Tatiana Vialle, comment la représenterez-vous, cette guerre ? Verrons-nous la guerre qu’il traverse, qui le hante ?


Tatiana Vialle : La guerre qui le hante est pour lui dans le passé, il raconte des faits qui ont eu lieu, il n’est pas au présent. Cette guerre, on la verra dans ses yeux, on l’imaginera à travers les mots qu’il prononce. Il me semble que toute représentation concrète viendrait amoindrir son discours. Et puis cette guerre, je l’aimerais universelle, le texte évoque la guerre du Liban mais il n’y a aucune référence précise. C’est peut-être une guerre qui n’a pas encore eu lieu, une guerre du futur. C’est ce qui m’a frappée en relisant le texte, sa modernité, mais aussi quelque chose qui semble prémonitoire, qui se rapproche de nous.


Swann Arlaud, que lui est-il arrivé, quelle est cette guerre dont il parle ? Où a-t-elle lieu et quand ?


Swann Arlaud : Il a perdu sa femme, elle a été violée et tuée sous ses yeux.

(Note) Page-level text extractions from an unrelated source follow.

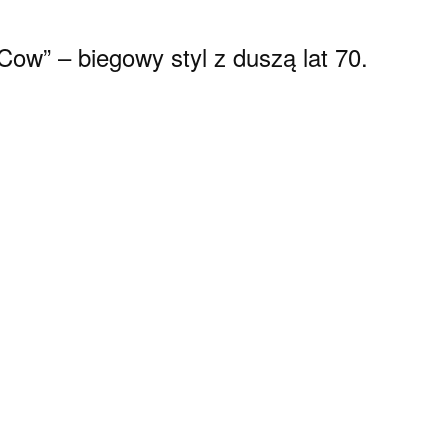
ow” – biegowy styl z duszą lat 70.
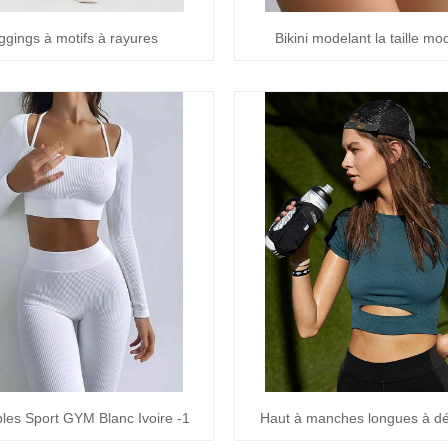
ggings à motifs à rayures
Bikini modelant la taille m
es Sport GYM Blanc Ivoire -1
Haut à manches longues à d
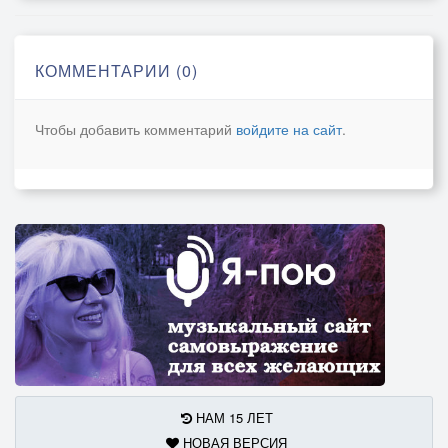
КОММЕНТАРИИ (0)
Чтобы добавить комментарий
войдите на сайт
.
НАМ 15 ЛЕТ
НОВАЯ ВЕРСИЯ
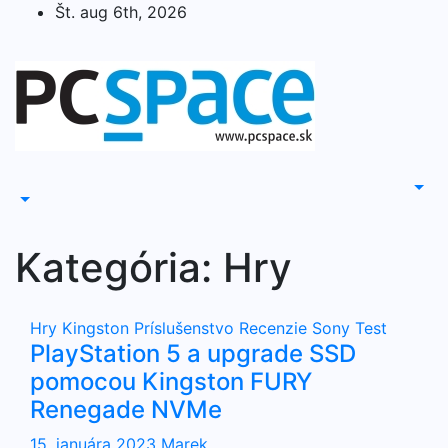
Skip
Št. aug 6th, 2026
to
content
Kategória:
Hry
Hry
Kingston
Príslušenstvo
Recenzie
Sony
Test
PlayStation 5 a upgrade SSD
pomocou Kingston FURY
Renegade NVMe
15. januára 2023
Marek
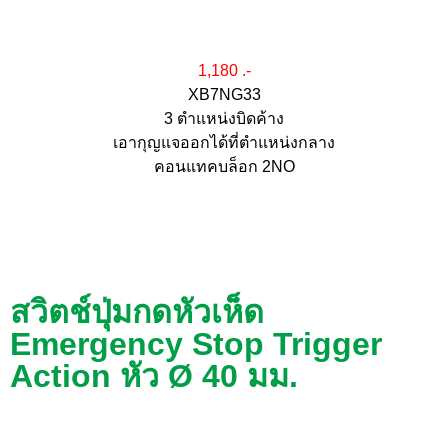
1,180 .-
XB7NG33
3 ตำแหน่งบิดค้าง
เอากุญแจออกได้ที่ตำแหน่งกลาง
คอนแทคบล็อก 2NO
สวิตช์ปุ่มกดหัวเห็ด
Emergency Stop Trigger
Action หัว Ø 40 มม.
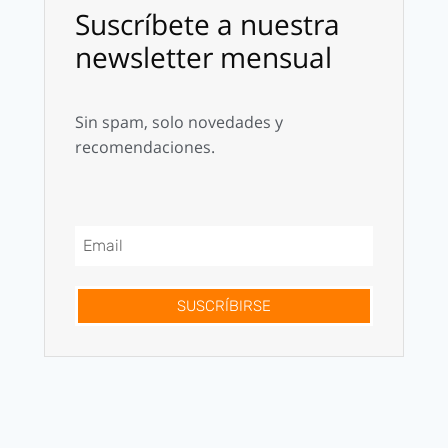
Suscríbete a nuestra
newsletter mensual
Sin spam, solo novedades y
recomendaciones.
SUSCRÍBIRSE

Il a commencé à croire, il est entré dans le combat. La guerre qui a largement inspiré ce texte, c’est celle du Liban, de 75 à 90. Mais telle qu’elle est écrite, la pièce parle de n’importe quelle guerre, ce pourrait être ici dans 5 ou 10 ans à peine... Ce pourrait être aujourd’hui, quelque part sur la terre.